**DOCUMENT PASSAGE**
====================
American actor (born 1949)

Daniel Valdez (born April 27, 1949) is an American actor, musician, composer, and activist. He is best known for his work as musical director of the films Zoot Suit (1981) and La Bamba (1987).

==Early life==
Daniel Valdez was born to Francisco and Armida Valdez. His brother is Luis Valdez. In 1966, Valdez joined Cesar Chavez's United Farm Workers union.

==Career==
Valdez and his brother co-founded the theater group, Teatro Campesino. In 1973, Valdez's first solo album, Mestizo, became the first Chicano album to be produced by a major label, A&M Records.

During the late 1970s, Valdez appeared in such films as Which Way Is Up? (1977), with Richard Pryor, and The China Syndrome (1979), with Jane Fonda, Jack Lemmon and Michael Douglas. He garnered recognition for playing Henry Reyna on Broadway in his brother's 1979 play, Zoot Suit. In 1981, Valdez reprised his role in the film adaptation of the same name, for which he also co-wrote the original music. He also composed music for the play as well.

In 1987, Valdez served as an associate producer of La Bamba, the biopic based on the life of Ritchie Valens. The project, which became a hit, was a "life-long dream" of Valdez's that came true. That same year, he appeared and wrote songs in Born in East L.A. (1987), starring Cheech Marin. He performed some of the featured songs in that film. Daniel Valdez sang and played guitar on Linda Ronstadt's multi-platinum album Canciones de Mi Padre. The album won the Grammy for Best Mexican-American Album in 1988. There was also a live performance made through Elektra which was featured as a PBS Great Performances episode.
====================
**TASK DETAILS**
Render into Spanish the following sentence from the Daniel Valdez biography: "In 1966, Valdez joined Cesar Chavez's United Farm Workers union."
====================
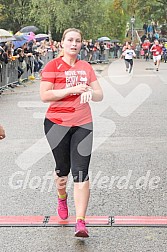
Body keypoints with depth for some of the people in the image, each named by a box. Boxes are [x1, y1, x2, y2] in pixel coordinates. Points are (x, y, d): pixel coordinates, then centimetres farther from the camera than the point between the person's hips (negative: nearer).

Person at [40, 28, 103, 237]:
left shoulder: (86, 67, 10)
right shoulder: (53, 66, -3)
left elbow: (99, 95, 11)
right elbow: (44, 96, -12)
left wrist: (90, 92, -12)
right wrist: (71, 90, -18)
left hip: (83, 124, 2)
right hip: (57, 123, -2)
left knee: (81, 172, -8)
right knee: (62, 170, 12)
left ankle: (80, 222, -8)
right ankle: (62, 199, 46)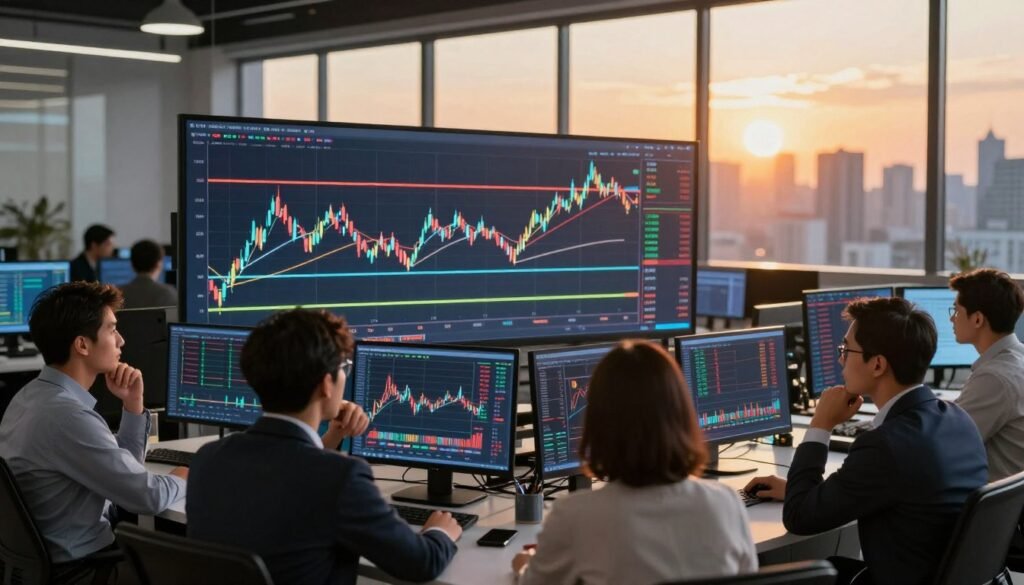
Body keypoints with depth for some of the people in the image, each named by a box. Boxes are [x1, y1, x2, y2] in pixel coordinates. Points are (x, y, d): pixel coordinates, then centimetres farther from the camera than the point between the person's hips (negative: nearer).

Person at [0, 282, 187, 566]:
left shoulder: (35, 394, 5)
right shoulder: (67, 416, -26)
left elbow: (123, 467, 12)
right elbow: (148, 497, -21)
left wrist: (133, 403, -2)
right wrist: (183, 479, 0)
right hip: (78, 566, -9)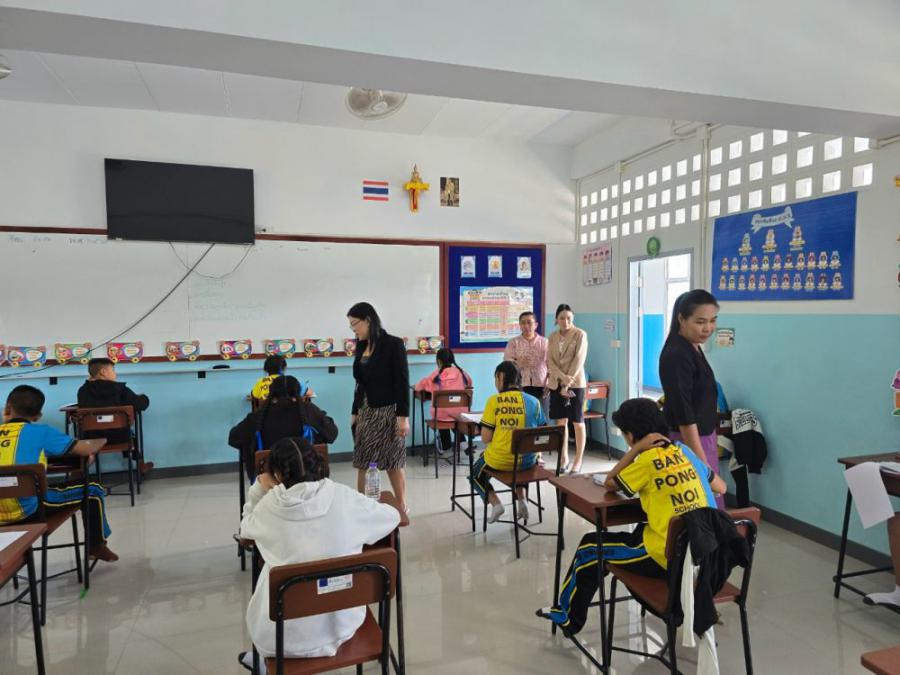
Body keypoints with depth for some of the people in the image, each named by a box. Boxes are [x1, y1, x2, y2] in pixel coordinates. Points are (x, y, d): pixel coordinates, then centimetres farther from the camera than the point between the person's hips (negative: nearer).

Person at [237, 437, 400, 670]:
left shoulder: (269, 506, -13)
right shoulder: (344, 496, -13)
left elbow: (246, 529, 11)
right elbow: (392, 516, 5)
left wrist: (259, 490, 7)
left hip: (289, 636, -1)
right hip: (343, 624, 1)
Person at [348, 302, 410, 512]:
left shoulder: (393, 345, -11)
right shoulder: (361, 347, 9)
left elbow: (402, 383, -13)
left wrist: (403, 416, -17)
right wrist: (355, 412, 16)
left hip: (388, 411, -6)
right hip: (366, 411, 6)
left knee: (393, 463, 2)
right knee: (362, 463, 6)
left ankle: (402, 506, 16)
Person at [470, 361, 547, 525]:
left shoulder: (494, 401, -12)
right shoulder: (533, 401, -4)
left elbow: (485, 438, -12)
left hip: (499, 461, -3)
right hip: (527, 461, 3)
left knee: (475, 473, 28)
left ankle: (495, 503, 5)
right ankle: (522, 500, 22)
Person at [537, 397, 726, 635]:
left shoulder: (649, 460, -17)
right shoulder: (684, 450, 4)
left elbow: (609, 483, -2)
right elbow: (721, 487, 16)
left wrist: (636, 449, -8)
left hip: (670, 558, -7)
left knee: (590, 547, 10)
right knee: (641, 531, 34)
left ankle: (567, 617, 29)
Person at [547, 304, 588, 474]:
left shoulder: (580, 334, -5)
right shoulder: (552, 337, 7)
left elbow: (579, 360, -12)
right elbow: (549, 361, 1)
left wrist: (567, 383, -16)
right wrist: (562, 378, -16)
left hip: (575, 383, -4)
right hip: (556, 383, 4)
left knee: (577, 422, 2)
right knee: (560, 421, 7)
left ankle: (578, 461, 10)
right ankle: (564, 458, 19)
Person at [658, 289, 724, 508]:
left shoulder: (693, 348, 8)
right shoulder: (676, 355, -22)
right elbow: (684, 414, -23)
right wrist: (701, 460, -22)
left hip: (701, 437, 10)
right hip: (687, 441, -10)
====================
**SOLUTION FOR THIS TASK**
En 1966, Valdez se unió al sindicato United Farm Workers de Cesar Chavez.